Somalia, where 70 per cent of the population is dependent on climate-sensitive agriculture and pastoralism for their livelihoods, is one such country where the UN and partners are implementing programmes to counter the increasing desertification impacting the nation. For conflict-prone Somalia, the scarcity of natural resources, mainly water, presents great challenges, making Somalis even more vulnerable to climate change. Innovation initiatives such as integrative farming training and the construction of dams and pools called ‘berkeds’ have helped to preserve livelihoods. Tapping into solar power has provided an affordable and reliable option for electricity for community hospitals and schools and enhanced preparedness for future emergencies.
One of the most comprehensive drought initiatives, as referenced in the United Nations Convention to Combat Desertification (UNCCD) 2018-2030 Strategic Framework, links environment and development to sustainable land management. It commits to restoring drought-affected land and improving the livelihoods of 1.3 million people. UNCCD collaborates with global partners to support expansive projects such as the Great Green Wall, which will revive land in the Sahel region of Africa alleviating such threats as climate change, drought, famine, conflict and migration, and increase food security and jobs. Once completed, the Great Green Wall expects to be the largest living structure on the planet, three times the size of the Great Barrier Reef.
Smaller initiatives undertaken in countries where flooding is escalating as a result of climate-change are no less effective and life-sustaining for the communities in which they are implemented. In Bangladesh, a nation particularly vulnerable to climate-change, deadly landslides have claimed the lives and livelihoods of many. UN Women came to the aid of local residents through the support of a programme that provided financial assistance to women as well as training in sustainable agriculture and livestock management.

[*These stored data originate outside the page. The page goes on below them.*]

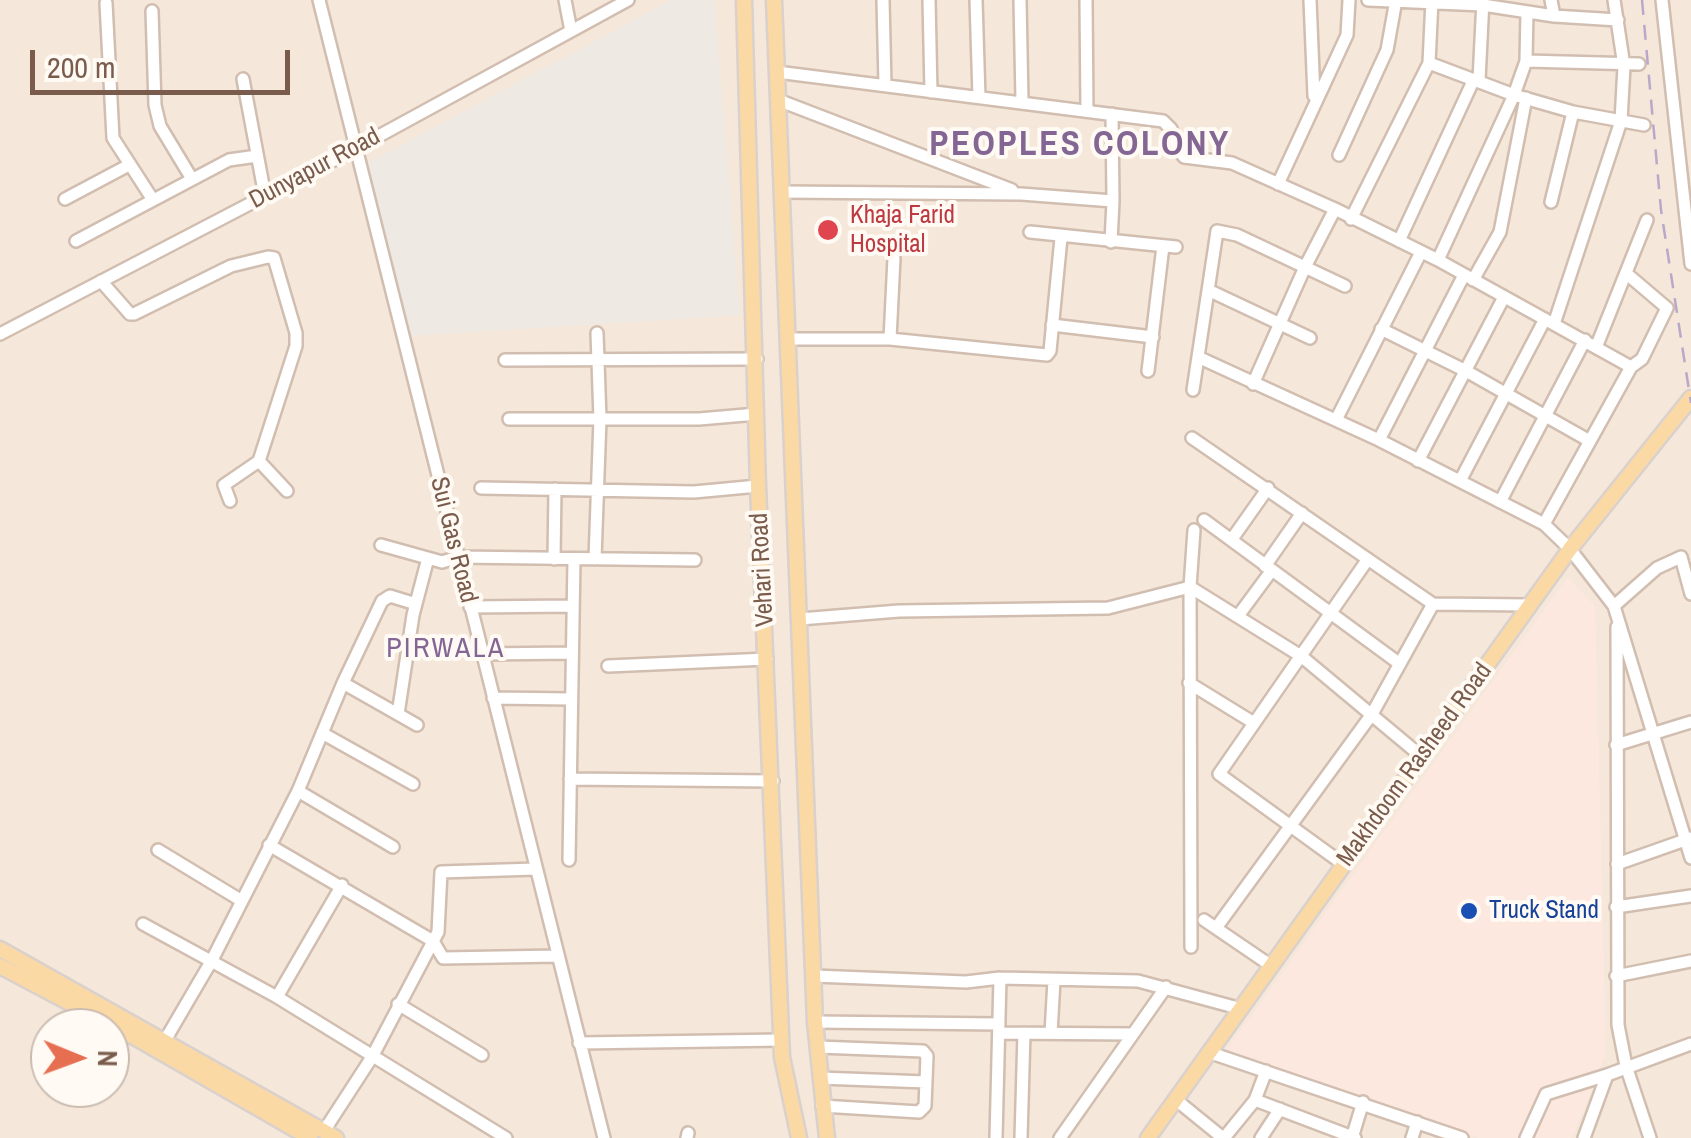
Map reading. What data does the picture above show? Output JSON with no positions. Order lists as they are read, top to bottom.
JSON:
{
  "streets": {
    "main road": ["Vehari Road", "Makhdoom Rasheed Road"],
    "street": ["Dunyapur Road", "Sui Gas Road"]
  },
  "crossings": [
    ["Dunyapur Road", "Sui Gas Road"]
  ],
  "districts": ["PEOPLES COLONY", "PIRWALA"],
  "places": ["Khaja Farid Hospital", "Truck Stand"],
  "scale_bar": "200 m",
  "north": "right"
}
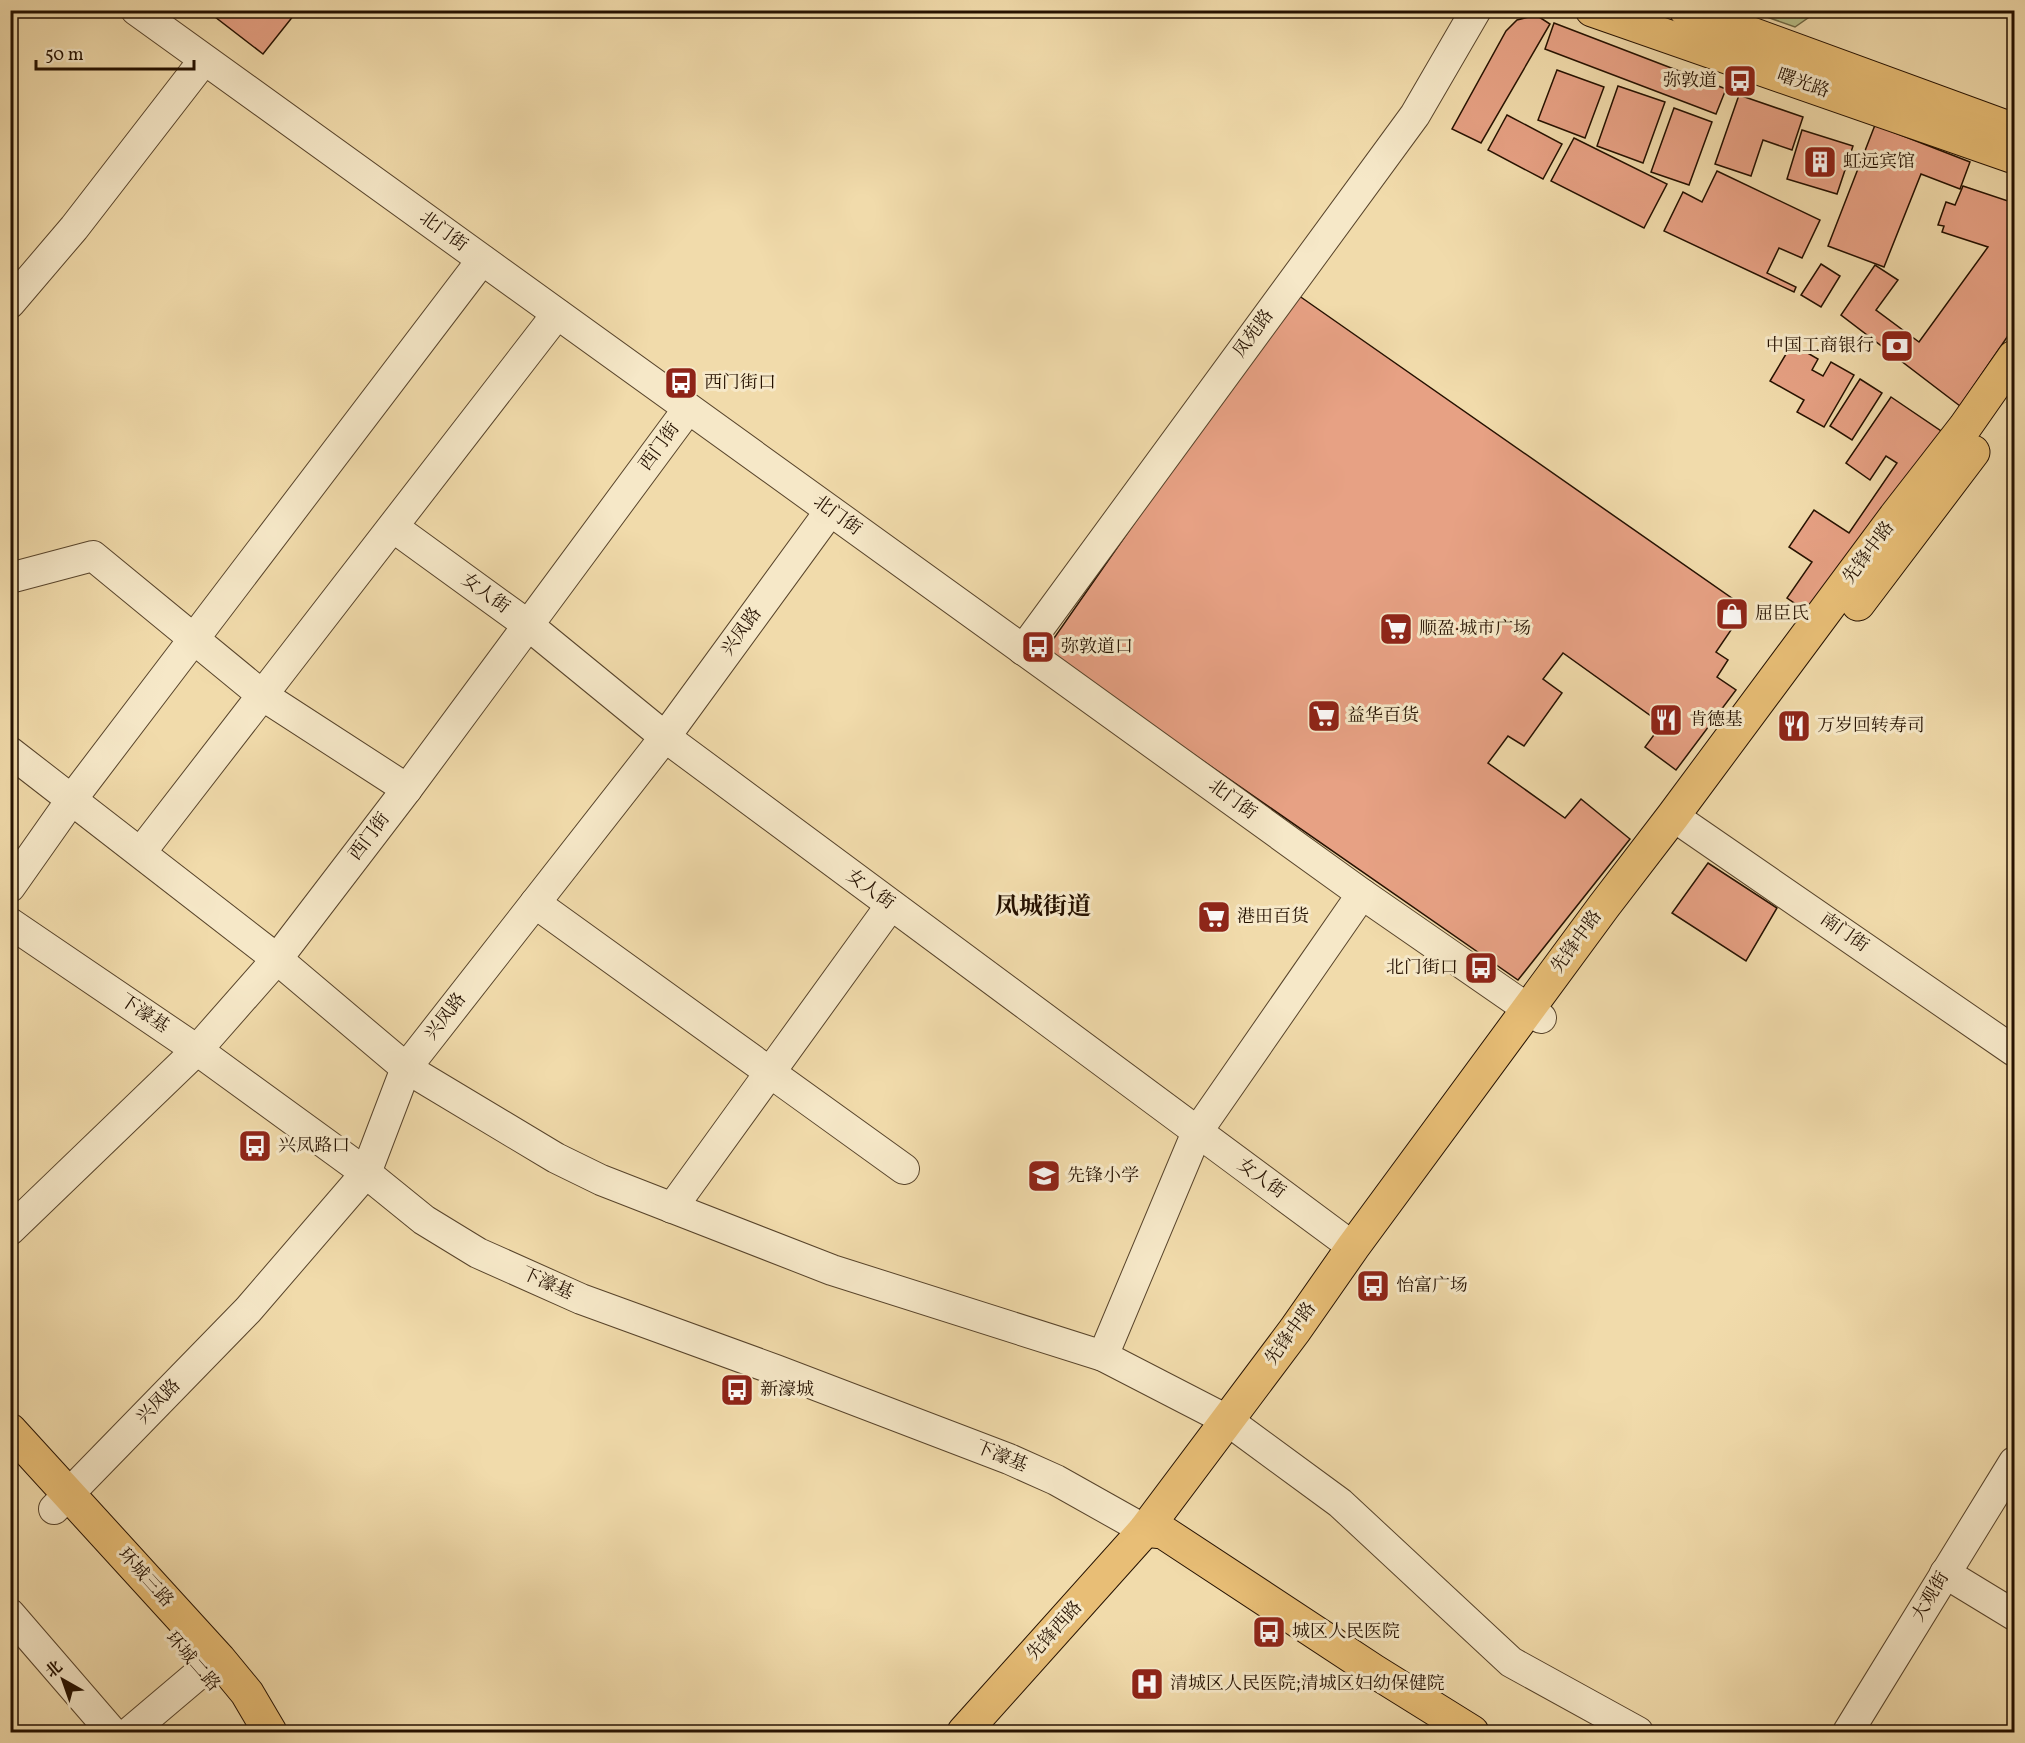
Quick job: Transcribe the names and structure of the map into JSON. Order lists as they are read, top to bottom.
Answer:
{
  "streets": {
    "main road": [
      "曙光路",
      "先锋中路",
      "下濠基",
      "环城三路",
      "先锋西路",
      "环城二路"
    ],
    "street": [
      "北门街",
      "凤苑路",
      "西门街",
      "女人街",
      "兴凤路",
      "南门街",
      "大观街"
    ]
  },
  "crossings": [
    ["北门街", "凤苑路"],
    ["北门街", "西门街"],
    ["北门街", "先锋中路"],
    ["北门街", "兴凤路"],
    ["西门街", "女人街"],
    ["西门街", "下濠基"],
    ["先锋中路", "女人街"],
    ["先锋中路", "南门街"],
    ["先锋中路", "下濠基"],
    ["先锋中路", "先锋西路"],
    ["女人街", "兴凤路"],
    ["兴凤路", "下濠基"],
    ["兴凤路", "环城三路"],
    ["兴凤路", "环城二路"],
    ["下濠基", "先锋西路"],
    ["环城三路", "环城二路"]
  ],
  "districts": ["凤城街道"],
  "places": {
    "bus stop": [
      "弥敦道",
      "西门街口",
      "弥敦道口",
      "北门街口",
      "兴凤路口",
      "怡富广场",
      "新濠城",
      "城区人民医院"
    ],
    "building": ["虹远宾馆"],
    "bank": ["中国工商银行"],
    "shop": ["屈臣氏"],
    "supermarket": ["顺盈·城市广场", "益华百货", "港田百货"],
    "restaurant": ["肯德基", "万岁回转寿司"],
    "school or university": ["先锋小学"],
    "hospital": ["清城区人民医院;清城区妇幼保健院"]
  },
  "scale_bar": "50 m",
  "north": "top left"
}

Likewise, in disaster-prone Viet Nam, where data indicate that an average of 400 lives are lost annually due to climate disasters, an established programme is helping to reduce fatalities by teaching residents advance preparations and long-term planning to reduce crop failure. While such programmes aim to build resilience to climate change-induced disasters, the impact is far-reaching, including helping to maintain stability in areas where lack of natural resources and resulting displacement can result in further instability and conflict.
After decades of poverty and underdevelopment, both countries are steadily rising up the socio-economic ladder, so it is critical to ensure climate change considerations are mainstreamed into development to prevent them from losing economic gains. The UN is supporting this goal in both Bangladesh and Viet Nam working with the Governments, at the national and local levels.
Once a seasonal occurrence, wildfires are increasing in frequency and size due to global warming with devastating effects resulting in loss of life, property, livelihoods, and biodiversity. Exacerbating the situation is that wildfires add greenhouse gases to the environment and destroy the trees that absorb carbon dioxide. More than ever, wildfire management is a critical tool in reducing the death and destruction of precious resources. Although covering a small amount of territory, South Africa’s Fynbos Biome contains nearly one fifth of all know African flowering plants and is dubbed as “global biodiversity hotspot.” The UNDP-supported "Fynbos Fire Project", with funding from the Global Environment Facility, is working to change the way wildfires are managed and to implement strategies to better cope with increasing wildfire risks and damages due to climate change.
The International Fund for Agriculture (IFAD) promotes better land management and farming practices to help reduce environmental degradation and lower greenhouse emissions. Proper farming methods can help to increase crop tolerance and reduce further environmental destruction.
IFAD maintains that smallholder farmers have a key role in fighting global warming through agricultural transformation. A number of initiatives, including the reduction of deforestation, which is frequently undertaken to make way for commercial agriculture, and reducing post-harvest losses, are a few interventions that IFAD has helped smallholder farmers to implement. As an International Financial Institution, IFAD helps mobilize funding for innovative projects that governments may not be able or willing to undertake alone, and to access expertise and new methods on better utilization of land and other natural resources. Partnering with the Global Environmental Fund, IFAD has helped to mobilize funding in 24 countries for projects that focus on climate change.